— WHAT THE TASK ASKS —
Give back every line of the data, transcribed exactly.

— EXERCISE INPUT —
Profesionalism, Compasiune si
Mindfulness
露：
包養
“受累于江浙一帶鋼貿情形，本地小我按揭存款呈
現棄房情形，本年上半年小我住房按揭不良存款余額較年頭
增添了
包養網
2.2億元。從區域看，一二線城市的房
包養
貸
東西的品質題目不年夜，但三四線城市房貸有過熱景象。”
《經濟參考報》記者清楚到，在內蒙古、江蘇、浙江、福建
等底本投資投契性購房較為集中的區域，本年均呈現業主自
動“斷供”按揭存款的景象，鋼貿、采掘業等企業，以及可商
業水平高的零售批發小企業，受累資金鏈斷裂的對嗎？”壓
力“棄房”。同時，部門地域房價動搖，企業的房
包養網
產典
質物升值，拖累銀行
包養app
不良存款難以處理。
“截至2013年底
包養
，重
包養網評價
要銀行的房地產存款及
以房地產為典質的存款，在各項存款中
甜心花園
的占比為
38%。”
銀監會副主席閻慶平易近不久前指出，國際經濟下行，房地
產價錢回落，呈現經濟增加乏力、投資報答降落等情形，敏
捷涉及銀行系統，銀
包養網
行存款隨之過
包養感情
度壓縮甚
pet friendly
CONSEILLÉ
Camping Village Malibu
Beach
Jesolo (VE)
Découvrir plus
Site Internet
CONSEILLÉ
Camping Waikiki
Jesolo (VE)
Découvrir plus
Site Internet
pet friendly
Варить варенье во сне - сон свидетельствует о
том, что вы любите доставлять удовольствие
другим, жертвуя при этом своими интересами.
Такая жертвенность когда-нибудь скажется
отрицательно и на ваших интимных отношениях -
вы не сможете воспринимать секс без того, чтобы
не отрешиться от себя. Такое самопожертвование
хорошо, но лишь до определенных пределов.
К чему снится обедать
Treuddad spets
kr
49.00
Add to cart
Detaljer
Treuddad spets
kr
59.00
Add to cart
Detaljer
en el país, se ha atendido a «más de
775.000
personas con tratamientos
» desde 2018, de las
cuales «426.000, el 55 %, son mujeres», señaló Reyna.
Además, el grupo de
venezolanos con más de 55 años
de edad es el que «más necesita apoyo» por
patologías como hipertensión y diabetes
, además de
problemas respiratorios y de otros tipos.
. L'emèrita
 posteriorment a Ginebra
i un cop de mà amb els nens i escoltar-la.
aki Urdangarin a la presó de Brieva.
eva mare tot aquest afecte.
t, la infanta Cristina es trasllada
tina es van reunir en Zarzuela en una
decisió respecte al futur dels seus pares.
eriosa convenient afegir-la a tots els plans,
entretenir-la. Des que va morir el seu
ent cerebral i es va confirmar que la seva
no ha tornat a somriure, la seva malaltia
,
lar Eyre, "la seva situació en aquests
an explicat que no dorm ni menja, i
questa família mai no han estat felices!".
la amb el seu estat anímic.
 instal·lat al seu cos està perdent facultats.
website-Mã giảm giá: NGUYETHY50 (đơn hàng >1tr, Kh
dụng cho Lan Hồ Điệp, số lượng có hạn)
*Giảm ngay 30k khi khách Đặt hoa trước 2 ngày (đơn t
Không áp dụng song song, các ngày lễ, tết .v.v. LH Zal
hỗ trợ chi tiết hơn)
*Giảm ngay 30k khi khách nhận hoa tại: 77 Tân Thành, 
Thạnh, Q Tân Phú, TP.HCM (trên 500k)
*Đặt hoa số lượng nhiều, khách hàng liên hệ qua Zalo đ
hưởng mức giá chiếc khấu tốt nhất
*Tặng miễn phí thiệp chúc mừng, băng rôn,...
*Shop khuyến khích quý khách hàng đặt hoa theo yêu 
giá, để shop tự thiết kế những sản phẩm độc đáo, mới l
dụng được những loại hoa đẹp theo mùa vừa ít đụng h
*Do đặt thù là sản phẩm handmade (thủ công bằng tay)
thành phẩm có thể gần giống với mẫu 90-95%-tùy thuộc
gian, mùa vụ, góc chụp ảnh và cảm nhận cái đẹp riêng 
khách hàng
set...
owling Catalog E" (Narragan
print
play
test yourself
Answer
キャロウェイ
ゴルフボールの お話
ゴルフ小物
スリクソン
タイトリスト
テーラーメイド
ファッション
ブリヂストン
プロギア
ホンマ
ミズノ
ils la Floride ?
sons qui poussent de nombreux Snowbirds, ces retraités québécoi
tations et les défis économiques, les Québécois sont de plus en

— EXERCISE OUTPUT —
Profesionalism, Compasiune si
Mindfulness
露：
包養
“受累于江浙一帶鋼貿情形，本地小我按揭存款呈
現棄房情形，本年上半年小我住房按揭不良存款余額較年頭
增添了
包養網
2.2億元。從區域看，一二線城市的房
包養
貸
東西的品質題目不年夜，但三四線城市房貸有過熱景象。”
《經濟參考報》記者清楚到，在內蒙古、江蘇、浙江、福建
等底本投資投契性購房較為集中的區域，本年均呈現業主自
動“斷供”按揭存款的景象，鋼貿、采掘業等企業，以及可商
業水平高的零售批發小企業，受累資金鏈斷裂的對嗎？”壓
力“棄房”。同時，部門地域房價動搖，企業的房
包養網
產典
質物升值，拖累銀行
包養app
不良存款難以處理。
“截至2013年底
包養
，重
包養網評價
要銀行的房地產存款及
以房地產為典質的存款，在各項存款中
甜心花園
的占比為
38%。”
銀監會副主席閻慶平易近不久前指出，國際經濟下行，房地
產價錢回落，呈現經濟增加乏力、投資報答降落等情形，敏
捷涉及銀行系統，銀
包養網
行存款隨之過
包養感情
度壓縮甚
pet friendly
CONSEILLÉ
Camping Village Malibu
Beach
Jesolo (VE)
Découvrir plus
Site Internet
CONSEILLÉ
Camping Waikiki
Jesolo (VE)
Découvrir plus
Site Internet
pet friendly
Варить варенье во сне - сон свидетельствует о
том, что вы любите доставлять удовольствие
другим, жертвуя при этом своими интересами.
Такая жертвенность когда-нибудь скажется
отрицательно и на ваших интимных отношениях -
вы не сможете воспринимать секс без того, чтобы
не отрешиться от себя. Такое самопожертвование
хорошо, но лишь до определенных пределов.
К чему снится обедать
Treuddad spets
kr
49.00
Add to cart
Detaljer
Treuddad spets
kr
59.00
Add to cart
Detaljer
en el país, se ha atendido a «más de
775.000
personas con tratamientos
» desde 2018, de las
cuales «426.000, el 55 %, son mujeres», señaló Reyna.
Además, el grupo de
venezolanos con más de 55 años
de edad es el que «más necesita apoyo» por
patologías como hipertensión y diabetes
, además de
problemas respiratorios y de otros tipos.
. L'emèrita
 posteriorment a Ginebra
i un cop de mà amb els nens i escoltar-la.
aki Urdangarin a la presó de Brieva.
eva mare tot aquest afecte.
t, la infanta Cristina es trasllada
tina es van reunir en Zarzuela en una
decisió respecte al futur dels seus pares.
eriosa convenient afegir-la a tots els plans,
entretenir-la. Des que va morir el seu
ent cerebral i es va confirmar que la seva
no ha tornat a somriure, la seva malaltia
,
lar Eyre, "la seva situació en aquests
an explicat que no dorm ni menja, i
questa família mai no han estat felices!".
la amb el seu estat anímic.
 instal·lat al seu cos està perdent facultats.
website-Mã giảm giá: NGUYETHY50 (đơn hàng >1tr, Kh
dụng cho Lan Hồ Điệp, số lượng có hạn)
*Giảm ngay 30k khi khách Đặt hoa trước 2 ngày (đơn t
Không áp dụng song song, các ngày lễ, tết .v.v. LH Zal
hỗ trợ chi tiết hơn)
*Giảm ngay 30k khi khách nhận hoa tại: 77 Tân Thành, 
Thạnh, Q Tân Phú, TP.HCM (trên 500k)
*Đặt hoa số lượng nhiều, khách hàng liên hệ qua Zalo đ
hưởng mức giá chiếc khấu tốt nhất
*Tặng miễn phí thiệp chúc mừng, băng rôn,...
*Shop khuyến khích quý khách hàng đặt hoa theo yêu 
giá, để shop tự thiết kế những sản phẩm độc đáo, mới l
dụng được những loại hoa đẹp theo mùa vừa ít đụng h
*Do đặt thù là sản phẩm handmade (thủ công bằng tay)
thành phẩm có thể gần giống với mẫu 90-95%-tùy thuộc
gian, mùa vụ, góc chụp ảnh và cảm nhận cái đẹp riêng 
khách hàng
set...
owling Catalog E" (Narragan
print
play
test yourself
Answer
キャロウェイ
ゴルフボールの お話
ゴルフ小物
スリクソン
タイトリスト
テーラーメイド
ファッション
ブリヂストン
プロギア
ホンマ
ミズノ
ils la Floride ?
sons qui poussent de nombreux Snowbirds, ces retraités québécoi
tations et les défis économiques, les Québécois sont de plus en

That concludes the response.